Increased Efficiency and Effectiveness


Additionally, the ABC company introduced a common support structure, controlled and coordinated by the company's finance and HR departments.


  • Enables centralized monitoring and control of pay rules, accrual policies, and other business logic.
  • Helps HR administrators and supervisors be more productive because of the way in which attendance policies are automated. Previously, this group depended on payroll data to drive their records, but this information was neither indicative of actual hours worked nor integrated with other important information such as holidays and employee schedules.
  • In addition to addressing the administrative needs identified above, the project positions HR to further leverage its shared, centralized administrative support resources. With everyone on a common application, more work can be done centrally. The common application will also help with HR’s effort to standardize and improve local workforce management processes. The elimination of manual work is expected to reduce the incidence of pay errors and overpayments once users are fully trained and comfortable with the application. And finally, progress made to-date will serve as the first step in deploying additional functionality and employee and manager self-service.
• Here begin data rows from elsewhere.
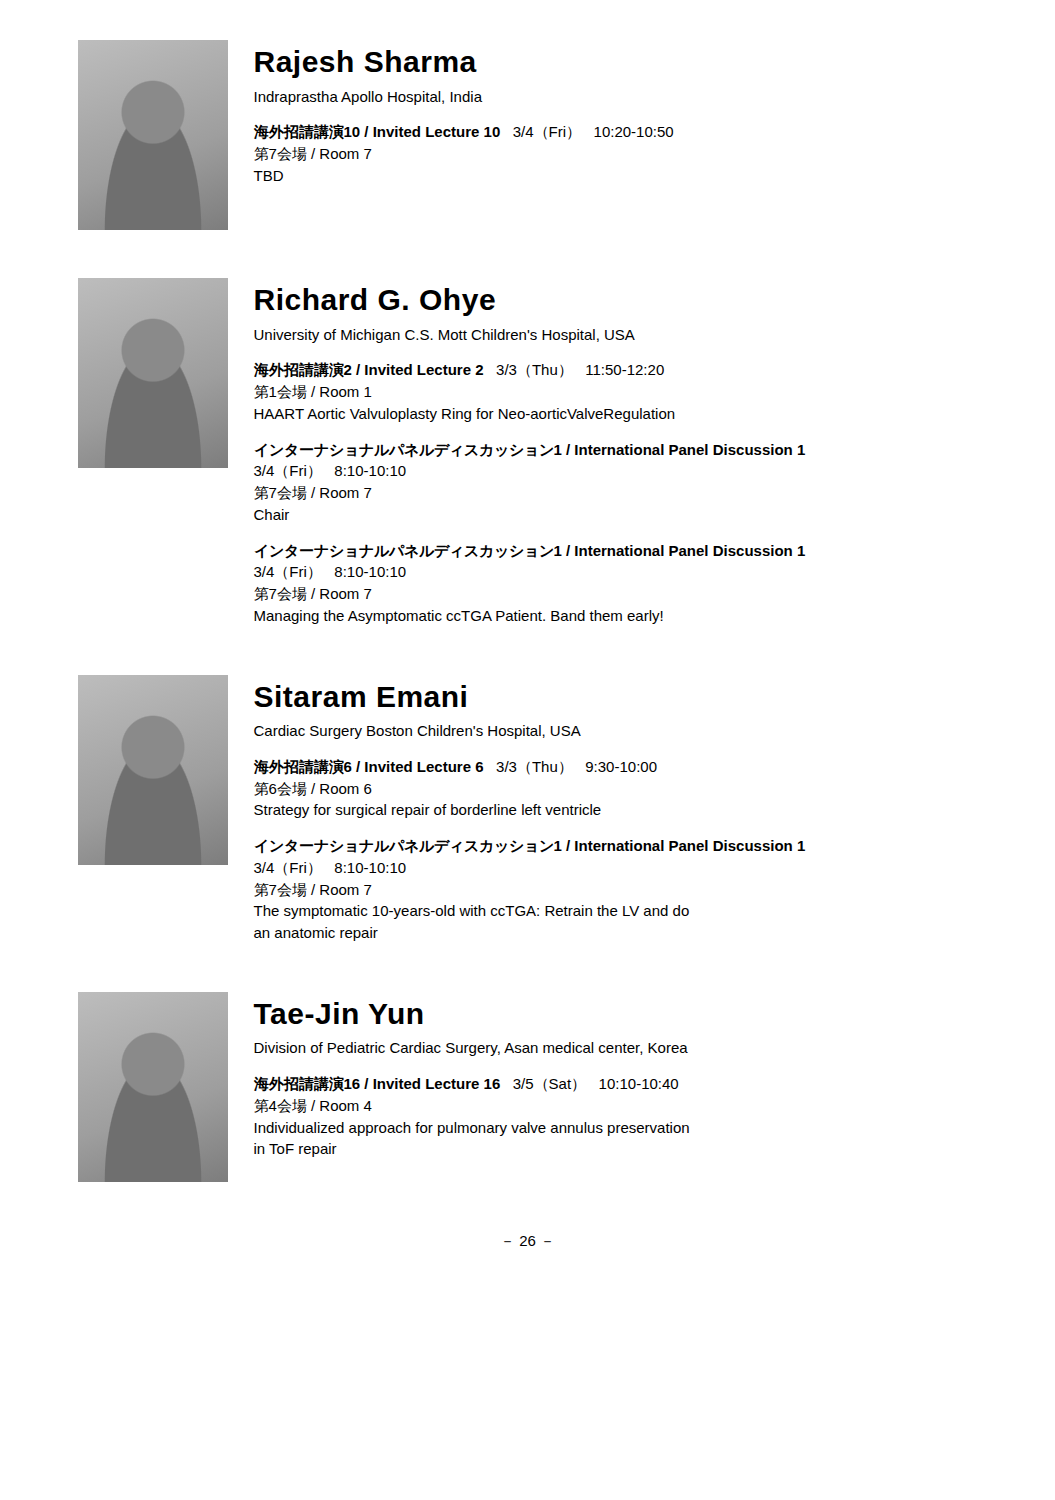Rajesh Sharma
Indraprastha Apollo Hospital, India
海外招請講演10 / Invited Lecture 10 3/4（Fri） 10:20-10:50 第7会場 / Room 7 TBD
Richard G. Ohye
University of Michigan C.S. Mott Children's Hospital, USA
海外招請講演2 / Invited Lecture 2 3/3（Thu） 11:50-12:20 第1会場 / Room 1 HAART Aortic Valvuloplasty Ring for Neo-aorticValveRegulation
インターナショナルパネルディスカッション1 / International Panel Discussion 1 3/4（Fri） 8:10-10:10 第7会場 / Room 7 Chair
インターナショナルパネルディスカッション1 / International Panel Discussion 1 3/4（Fri） 8:10-10:10 第7会場 / Room 7 Managing the Asymptomatic ccTGA Patient. Band them early!
Sitaram Emani
Cardiac Surgery Boston Children's Hospital, USA
海外招請講演6 / Invited Lecture 6 3/3（Thu） 9:30-10:00 第6会場 / Room 6 Strategy for surgical repair of borderline left ventricle
インターナショナルパネルディスカッション1 / International Panel Discussion 1 3/4（Fri） 8:10-10:10 第7会場 / Room 7 The symptomatic 10-years-old with ccTGA: Retrain the LV and do an anatomic repair
Tae-Jin Yun
Division of Pediatric Cardiac Surgery, Asan medical center, Korea
海外招請講演16 / Invited Lecture 16 3/5（Sat） 10:10-10:40 第4会場 / Room 4 Individualized approach for pulmonary valve annulus preservation in ToF repair
－ 26 －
Since the time this project began, the ABC Company has been able to reduce full-time equivalents that focused on the time and attendance management function by 60%. Additionally, further reductions are anticipated in the future.


Key Take Aways

  • Workforce management covers a broad range of activities and impacts a number of functional areas ranging from senior management to employees on the facilities floor. Thus, this work impacts a wide range of employees every day. In many organizations, the hourly workforce is the group most affected by workforce management (and specifically payroll) issues due to things like schedule rotations and the likelihood that these employees are geographically dispersed. By focusing on the core functionality of the attendance/workforce management application that was selected, the Company’s objective was proven to be achievable.
  • In certain businesses (including the ABC Company), standardizing operations and processes at multiple locations can be very difficult. From an HR standpoint, the company needed to be aligned to the operations of the business and supported from the CEO on down.
  • A change management effort to ensure strong organizational alignment proved to be essential given the organization’s national footprint and business complexity.
  • A shared vision was necessary to guide the actions of everyone involved.
  • A change management process including training and communication was crucial to the success of this project. It would have been a mistake to cut corners in this effort to reduce project timeframes.
  • A well-defined and communicated project plan with clearly defined roles and responsibilities enabled the ABC Company to adhere to their timelines and milestones.
  • Ensuring proper system functionality necessitated detailed and diligent requirements-gathering and validation, with interactive, iterative functional testing.
  • Today’s time and attendance applications are capable of meeting most of an organizations standard needs, but out-of-the-box functionality often must be customized for a companies’ unique requirements. The ABC Company recognized that unnecessary customization would quickly eat away at the benefits of a common system, and the ROI of the project.
  • In the ABC Company’s case, deployment of the time and attendance system might have been more challenging had the field operations team not been aligned properly with the CEO’s vision. Having the field operations team involved from the early stages of the project ensured that they would work towards a common set of objectives with their counterparts in finance despite the challenges of a very complex environment.

Organizational alignment and understanding the importance of how each part of the project connects with broader HR initiatives (especially as they related to hourly employees) was critical to the success of this project.